Task goal = In the listing below, swap each "ThanhMotor" for "Thanh Motor" and write out the lines again with everything else left as is.

═══ Exercise data ═══

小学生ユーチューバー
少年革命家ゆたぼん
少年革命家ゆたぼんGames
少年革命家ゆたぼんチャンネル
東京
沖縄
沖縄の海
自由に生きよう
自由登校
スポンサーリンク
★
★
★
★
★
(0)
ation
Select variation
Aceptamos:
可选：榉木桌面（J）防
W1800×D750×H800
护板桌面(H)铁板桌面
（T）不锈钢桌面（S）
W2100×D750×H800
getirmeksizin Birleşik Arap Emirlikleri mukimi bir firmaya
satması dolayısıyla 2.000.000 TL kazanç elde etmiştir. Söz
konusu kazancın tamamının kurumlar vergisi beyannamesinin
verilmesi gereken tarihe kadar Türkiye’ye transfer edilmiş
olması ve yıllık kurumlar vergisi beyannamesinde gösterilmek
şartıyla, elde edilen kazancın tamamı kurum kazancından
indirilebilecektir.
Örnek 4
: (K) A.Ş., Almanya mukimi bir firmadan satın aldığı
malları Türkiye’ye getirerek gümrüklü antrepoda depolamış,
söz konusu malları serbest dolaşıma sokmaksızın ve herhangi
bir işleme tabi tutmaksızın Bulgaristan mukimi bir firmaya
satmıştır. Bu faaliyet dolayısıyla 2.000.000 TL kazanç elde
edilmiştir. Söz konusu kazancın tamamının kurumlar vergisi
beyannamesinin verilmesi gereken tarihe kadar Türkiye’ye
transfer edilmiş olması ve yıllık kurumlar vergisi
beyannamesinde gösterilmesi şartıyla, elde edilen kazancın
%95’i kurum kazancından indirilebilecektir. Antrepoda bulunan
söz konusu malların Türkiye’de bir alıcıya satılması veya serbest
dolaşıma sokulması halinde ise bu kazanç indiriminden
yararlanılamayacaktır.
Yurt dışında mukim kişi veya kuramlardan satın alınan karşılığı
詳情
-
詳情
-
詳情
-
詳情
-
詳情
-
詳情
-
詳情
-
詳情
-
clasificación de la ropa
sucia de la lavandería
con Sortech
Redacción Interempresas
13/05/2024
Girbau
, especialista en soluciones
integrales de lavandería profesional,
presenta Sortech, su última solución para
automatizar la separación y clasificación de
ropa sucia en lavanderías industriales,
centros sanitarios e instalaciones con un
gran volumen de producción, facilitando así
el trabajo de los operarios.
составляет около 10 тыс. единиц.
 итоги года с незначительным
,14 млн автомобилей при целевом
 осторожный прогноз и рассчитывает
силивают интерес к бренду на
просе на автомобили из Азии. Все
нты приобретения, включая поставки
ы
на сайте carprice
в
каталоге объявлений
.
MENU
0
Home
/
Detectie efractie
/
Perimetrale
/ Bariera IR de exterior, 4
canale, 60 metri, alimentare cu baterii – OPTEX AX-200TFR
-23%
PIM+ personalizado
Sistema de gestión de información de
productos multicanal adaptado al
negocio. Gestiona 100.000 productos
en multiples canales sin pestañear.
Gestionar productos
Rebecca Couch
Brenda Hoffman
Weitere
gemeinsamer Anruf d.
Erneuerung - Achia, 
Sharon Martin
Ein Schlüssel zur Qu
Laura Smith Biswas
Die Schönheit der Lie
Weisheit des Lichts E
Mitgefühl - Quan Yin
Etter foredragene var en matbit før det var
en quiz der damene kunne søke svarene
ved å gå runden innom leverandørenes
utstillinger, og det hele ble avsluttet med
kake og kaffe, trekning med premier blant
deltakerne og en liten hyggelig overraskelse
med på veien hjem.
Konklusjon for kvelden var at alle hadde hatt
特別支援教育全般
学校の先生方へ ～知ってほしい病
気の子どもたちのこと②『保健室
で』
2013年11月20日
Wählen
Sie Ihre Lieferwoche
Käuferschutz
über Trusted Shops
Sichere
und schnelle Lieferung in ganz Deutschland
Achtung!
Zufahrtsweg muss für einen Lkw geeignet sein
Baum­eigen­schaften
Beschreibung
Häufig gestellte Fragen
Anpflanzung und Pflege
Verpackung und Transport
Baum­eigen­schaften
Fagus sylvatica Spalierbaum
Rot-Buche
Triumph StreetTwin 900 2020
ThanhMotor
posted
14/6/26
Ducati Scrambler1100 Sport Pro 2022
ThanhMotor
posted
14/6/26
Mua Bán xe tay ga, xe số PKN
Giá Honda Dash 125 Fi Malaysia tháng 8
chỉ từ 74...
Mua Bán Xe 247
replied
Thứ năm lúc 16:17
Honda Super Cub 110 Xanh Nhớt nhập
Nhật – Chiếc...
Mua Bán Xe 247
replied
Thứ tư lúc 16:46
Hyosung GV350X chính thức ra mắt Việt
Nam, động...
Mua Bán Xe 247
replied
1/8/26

═══

Response to this task =
小学生ユーチューバー
少年革命家ゆたぼん
少年革命家ゆたぼんGames
少年革命家ゆたぼんチャンネル
東京
沖縄
沖縄の海
自由に生きよう
自由登校
スポンサーリンク
★
★
★
★
★
(0)
ation
Select variation
Aceptamos:
可选：榉木桌面（J）防
W1800×D750×H800
护板桌面(H)铁板桌面
（T）不锈钢桌面（S）
W2100×D750×H800
getirmeksizin Birleşik Arap Emirlikleri mukimi bir firmaya
satması dolayısıyla 2.000.000 TL kazanç elde etmiştir. Söz
konusu kazancın tamamının kurumlar vergisi beyannamesinin
verilmesi gereken tarihe kadar Türkiye’ye transfer edilmiş
olması ve yıllık kurumlar vergisi beyannamesinde gösterilmek
şartıyla, elde edilen kazancın tamamı kurum kazancından
indirilebilecektir.
Örnek 4
: (K) A.Ş., Almanya mukimi bir firmadan satın aldığı
malları Türkiye’ye getirerek gümrüklü antrepoda depolamış,
söz konusu malları serbest dolaşıma sokmaksızın ve herhangi
bir işleme tabi tutmaksızın Bulgaristan mukimi bir firmaya
satmıştır. Bu faaliyet dolayısıyla 2.000.000 TL kazanç elde
edilmiştir. Söz konusu kazancın tamamının kurumlar vergisi
beyannamesinin verilmesi gereken tarihe kadar Türkiye’ye
transfer edilmiş olması ve yıllık kurumlar vergisi
beyannamesinde gösterilmesi şartıyla, elde edilen kazancın
%95’i kurum kazancından indirilebilecektir. Antrepoda bulunan
söz konusu malların Türkiye’de bir alıcıya satılması veya serbest
dolaşıma sokulması halinde ise bu kazanç indiriminden
yararlanılamayacaktır.
Yurt dışında mukim kişi veya kuramlardan satın alınan karşılığı
詳情
-
詳情
-
詳情
-
詳情
-
詳情
-
詳情
-
詳情
-
詳情
-
clasificación de la ropa
sucia de la lavandería
con Sortech
Redacción Interempresas
13/05/2024
Girbau
, especialista en soluciones
integrales de lavandería profesional,
presenta Sortech, su última solución para
automatizar la separación y clasificación de
ropa sucia en lavanderías industriales,
centros sanitarios e instalaciones con un
gran volumen de producción, facilitando así
el trabajo de los operarios.
составляет около 10 тыс. единиц.
 итоги года с незначительным
,14 млн автомобилей при целевом
 осторожный прогноз и рассчитывает
силивают интерес к бренду на
просе на автомобили из Азии. Все
нты приобретения, включая поставки
ы
на сайте carprice
в
каталоге объявлений
.
MENU
0
Home
/
Detectie efractie
/
Perimetrale
/ Bariera IR de exterior, 4
canale, 60 metri, alimentare cu baterii – OPTEX AX-200TFR
-23%
PIM+ personalizado
Sistema de gestión de información de
productos multicanal adaptado al
negocio. Gestiona 100.000 productos
en multiples canales sin pestañear.
Gestionar productos
Rebecca Couch
Brenda Hoffman
Weitere
gemeinsamer Anruf d.
Erneuerung - Achia, 
Sharon Martin
Ein Schlüssel zur Qu
Laura Smith Biswas
Die Schönheit der Lie
Weisheit des Lichts E
Mitgefühl - Quan Yin
Etter foredragene var en matbit før det var
en quiz der damene kunne søke svarene
ved å gå runden innom leverandørenes
utstillinger, og det hele ble avsluttet med
kake og kaffe, trekning med premier blant
deltakerne og en liten hyggelig overraskelse
med på veien hjem.
Konklusjon for kvelden var at alle hadde hatt
特別支援教育全般
学校の先生方へ ～知ってほしい病
気の子どもたちのこと②『保健室
で』
2013年11月20日
Wählen
Sie Ihre Lieferwoche
Käuferschutz
über Trusted Shops
Sichere
und schnelle Lieferung in ganz Deutschland
Achtung!
Zufahrtsweg muss für einen Lkw geeignet sein
Baum­eigen­schaften
Beschreibung
Häufig gestellte Fragen
Anpflanzung und Pflege
Verpackung und Transport
Baum­eigen­schaften
Fagus sylvatica Spalierbaum
Rot-Buche
Triumph StreetTwin 900 2020
Thanh Motor
posted
14/6/26
Ducati Scrambler1100 Sport Pro 2022
Thanh Motor
posted
14/6/26
Mua Bán xe tay ga, xe số PKN
Giá Honda Dash 125 Fi Malaysia tháng 8
chỉ từ 74...
Mua Bán Xe 247
replied
Thứ năm lúc 16:17
Honda Super Cub 110 Xanh Nhớt nhập
Nhật – Chiếc...
Mua Bán Xe 247
replied
Thứ tư lúc 16:46
Hyosung GV350X chính thức ra mắt Việt
Nam, động...
Mua Bán Xe 247
replied
1/8/26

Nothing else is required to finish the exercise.